:: Your goal ::
One figure is wanted here: how many lines in the entries hold the word "Health".

:: Source material ::
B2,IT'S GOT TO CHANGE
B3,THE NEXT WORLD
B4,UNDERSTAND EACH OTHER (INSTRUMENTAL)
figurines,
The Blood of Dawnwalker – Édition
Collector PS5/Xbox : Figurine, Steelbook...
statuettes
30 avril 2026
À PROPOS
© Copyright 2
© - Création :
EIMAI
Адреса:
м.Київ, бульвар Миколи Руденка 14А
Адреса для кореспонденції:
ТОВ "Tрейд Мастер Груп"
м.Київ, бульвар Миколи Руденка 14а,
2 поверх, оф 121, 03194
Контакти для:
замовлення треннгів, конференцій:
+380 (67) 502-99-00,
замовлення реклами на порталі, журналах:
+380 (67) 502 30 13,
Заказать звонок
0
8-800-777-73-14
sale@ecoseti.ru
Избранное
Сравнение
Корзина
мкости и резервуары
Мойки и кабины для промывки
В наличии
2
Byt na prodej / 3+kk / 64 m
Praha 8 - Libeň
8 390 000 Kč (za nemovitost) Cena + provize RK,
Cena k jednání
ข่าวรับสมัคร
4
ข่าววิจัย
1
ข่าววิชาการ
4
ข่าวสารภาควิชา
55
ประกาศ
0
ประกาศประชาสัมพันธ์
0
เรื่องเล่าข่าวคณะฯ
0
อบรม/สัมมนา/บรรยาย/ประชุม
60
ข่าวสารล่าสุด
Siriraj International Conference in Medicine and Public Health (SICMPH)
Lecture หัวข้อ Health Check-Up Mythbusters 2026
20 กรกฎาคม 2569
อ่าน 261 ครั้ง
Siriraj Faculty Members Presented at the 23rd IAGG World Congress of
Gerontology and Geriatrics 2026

:: Exercise result ::
2